• **Work to be completed**
Make an exact copy of the records below, leaving every image out.

(Camera-frame cuboid estimates)
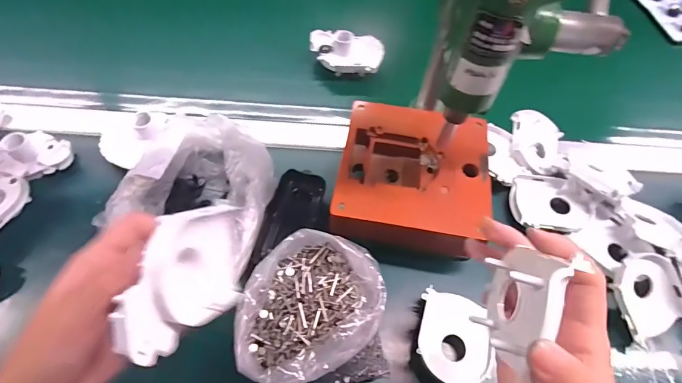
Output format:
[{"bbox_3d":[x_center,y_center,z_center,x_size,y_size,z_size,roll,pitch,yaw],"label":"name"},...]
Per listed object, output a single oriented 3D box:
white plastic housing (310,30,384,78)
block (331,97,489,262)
[{"bbox_3d":[0.010,-0.201,0.541,0.101,0.037,0.066,-4,58,-5],"label":"white plastic housing"},{"bbox_3d":[0.073,-0.008,0.407,0.152,0.059,0.161,12,58,5],"label":"block"}]

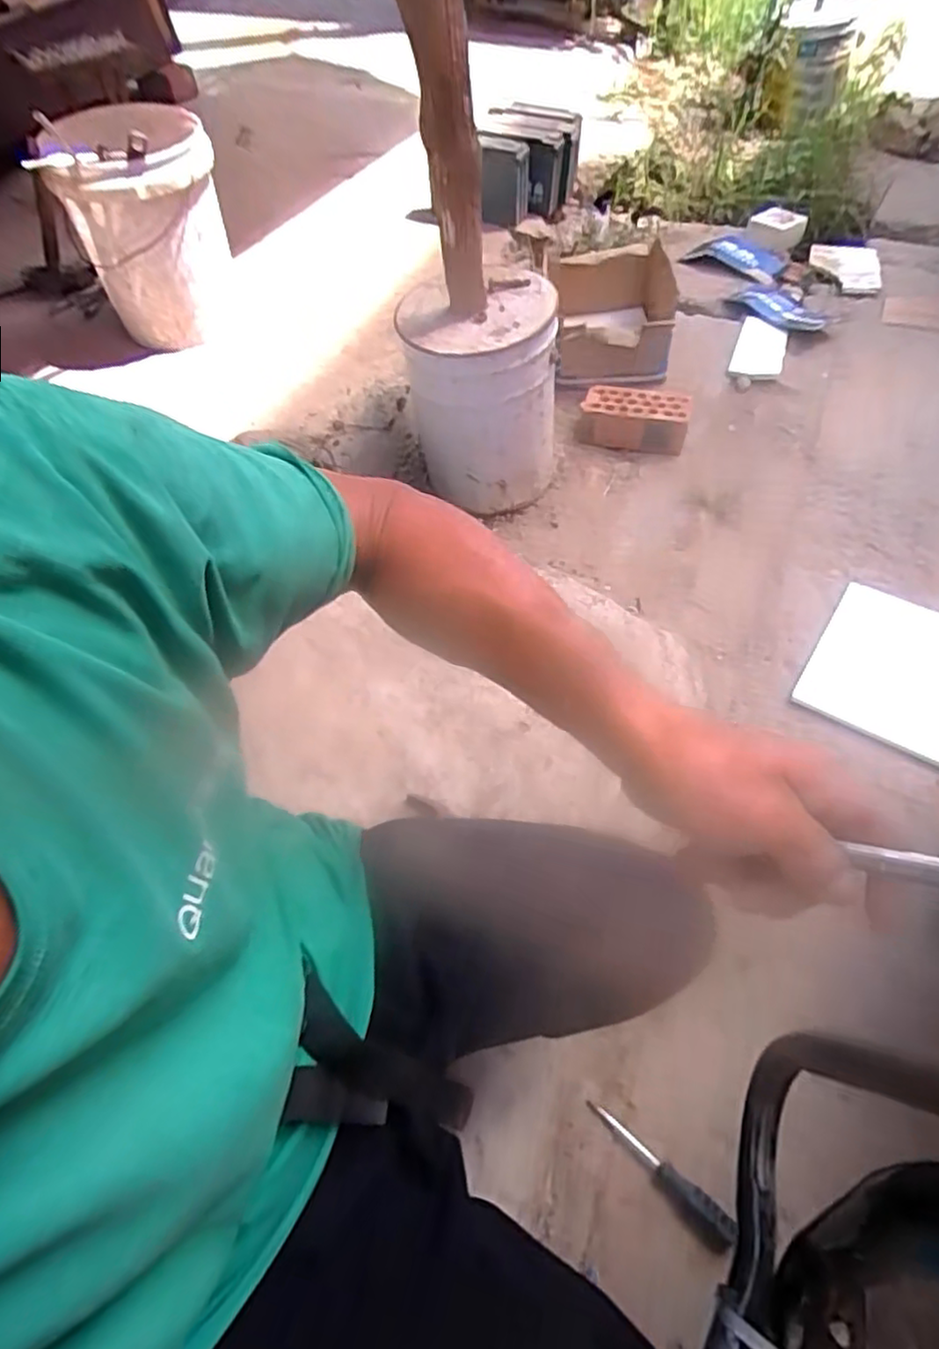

• **Written solution**
Output format:
[{"bbox_3d":[x_center,y_center,z_center,x_size,y_size,z_size,roll,pitch,yaw],"label":"name"},...]
Per listed object, output a single oriented 3D box:
white plastic housing (310,30,384,78)
block (331,97,489,262)
[{"bbox_3d":[0.010,-0.201,0.541,0.101,0.037,0.066,-4,58,-5],"label":"white plastic housing"},{"bbox_3d":[0.073,-0.008,0.407,0.152,0.059,0.161,12,58,5],"label":"block"}]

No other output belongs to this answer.